RAID card delivers impressive speeds up to 56 GB/s — throughput possible with four PCIe 5.0 SSDs or eight PCIe 4.0 SSDs

HighPoint's premiere NVMe Gen 5 RAID controller, the Rocket 1608A.

Those searching for higher performance than the best SSDs can offer may be interested in hearing about HighPoint unveiling the brand's latest RAID controller card, the HighPoint Rocket 1608A. The HighPoint Rocket 1608A is a hardware RAID card that leverages eight PCIe 5.0 / PCIe 4.0 x4 slots (only four full-speed drives can be used at a time if Gen 5), all controlled by a Broadcom PEX89048 chip to drive up to 56 GB/s throughput.

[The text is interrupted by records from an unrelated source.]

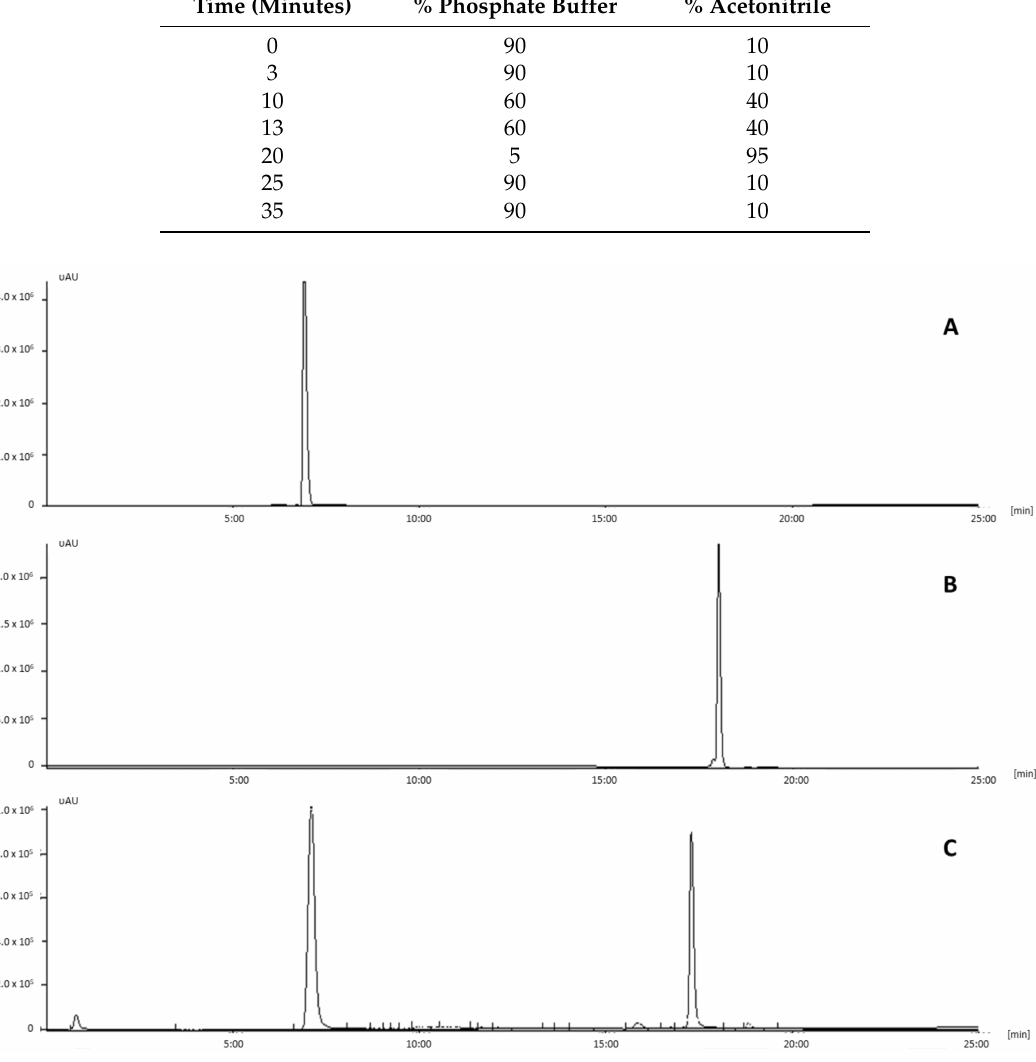
Figure A1. ( A ) Acetophenone (RT: 6.8 min); ( B ) compound 1a (RT: 16 min); ( C ) reaction mixture (MW) acetophenone (2.0 eq.), 4-benzylpiperidine hydrochloride (1 eq.), paraformaldehyde (1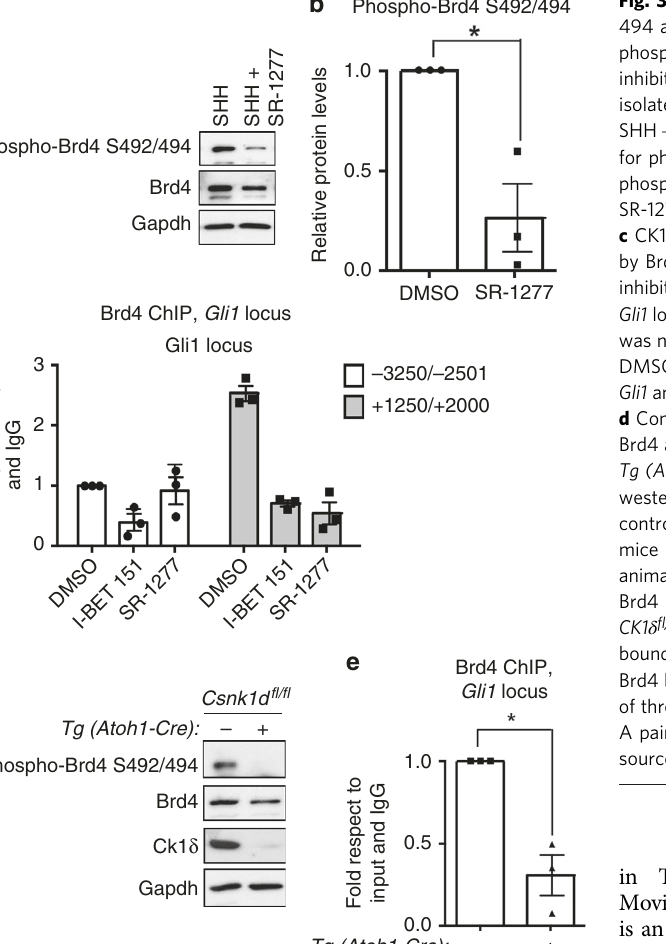
Fig. 3 CK1 δ inhibition or deletion reduces Brd4 phosphorylation on S492/ 494 and binding to the Gli1 locus. a CK1 δ is required for Brd4 phosphorylation in vitro. CK1 δ inhibition via the highly selective CK1 δ inhibitor (SR1277) reduces Brd4 phosphorylation at S492/494. GCPs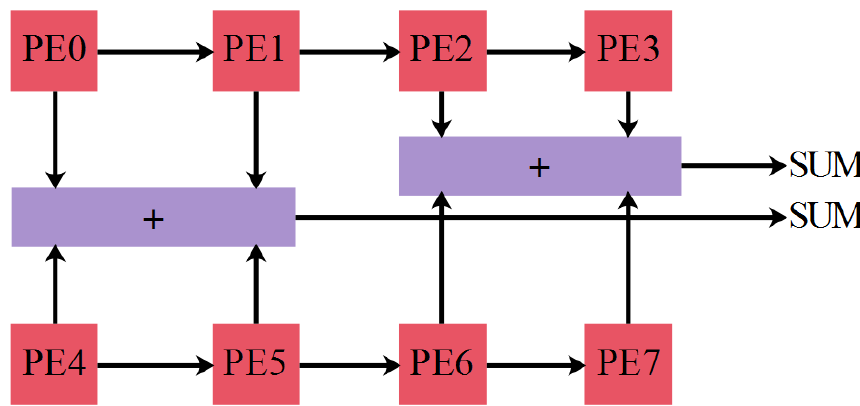
Figure 3. Convolutional operation of 5 × 5.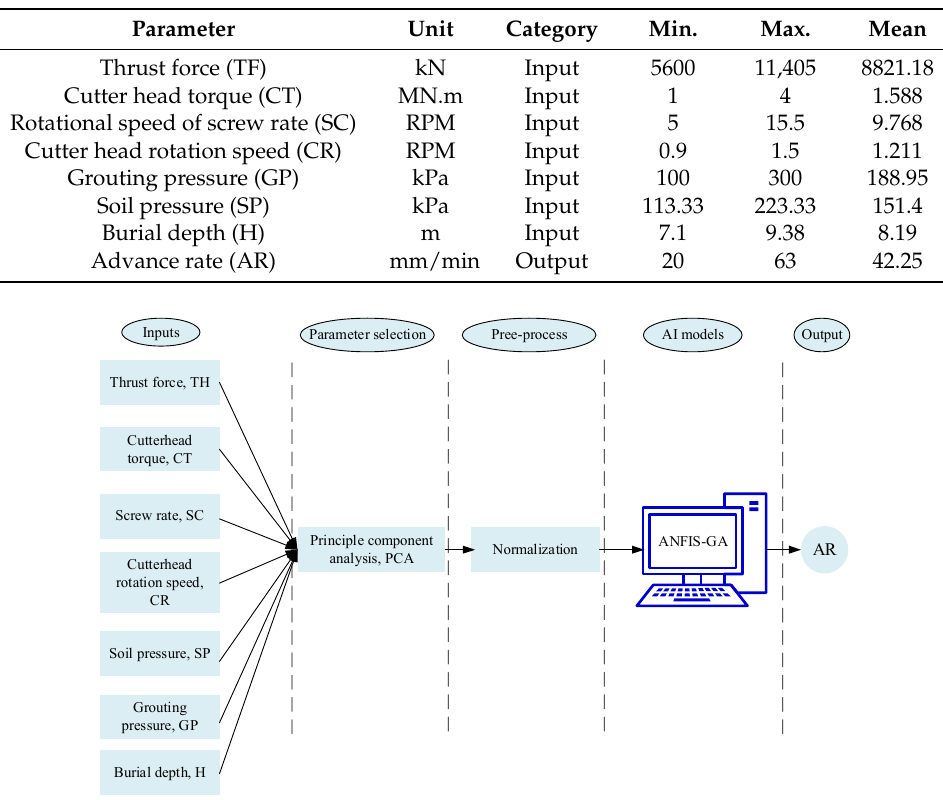
Figure 5. Schematic steps for predicting tunnel boring machines (TBM) performance.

According to Broadcom, the PEX89048 chip is a "48-lane, 48-port, PCI Express Gen 5.0 ExpressFabric Platform." ExpressFabric refers to the technology used to allow for rapid PCIe switching between otherwise standard NVMe drives, making speeds like this possible in a RAID 0 configuration. It is how you're achieving NVMe speeds faster than individual drives with the help of this RAID controller card.

HighPoint's NVME switching technology is currently achieving roughly 56 GB/s of PCIe Gen 5's theoretical maximum of 64 GB/s. According to their official Switching Technology page, this is because PCIe Gen 5 devices are "more sensitive to signal degradation," which is worsened by limited PCIe lanes and the best signal/stability being reserved for GPUs.

Further claims on HighPoint's page point toward their technology and the onboard Broadcom ExpressFabric chip, which is used to maintain signal integrity and low latency across all drives installed within these hardware RAID arrays.

Overall, this latest HighPoint offering does seem like it may be interesting— though it isn't that much better than its prior best 55 GB/s showing in 2022. Solutions like GraidTech's SupremeRAID cards— "GPU RAID"— may achieve even faster speeds of up to 80 GB/s. It's worth noting that most of these hardware RAID solutions— especially SupremeRAID— seem to be focused on improving RAID array speed and throughput, with minimal, if any, focus on enhancing RAID stability or redundancy.

It's still impressive that there are solutions capable of taking the modern-day blazing-fast SSDs and making them even faster, though. Our current top PCIe 5.0 drive, the Crucial T705 2TB, tops out at 14.5 GB/s in read speeds for your reference against  HighPoint's 56 GB/s showing and SupremeRAID's 80 GB/s.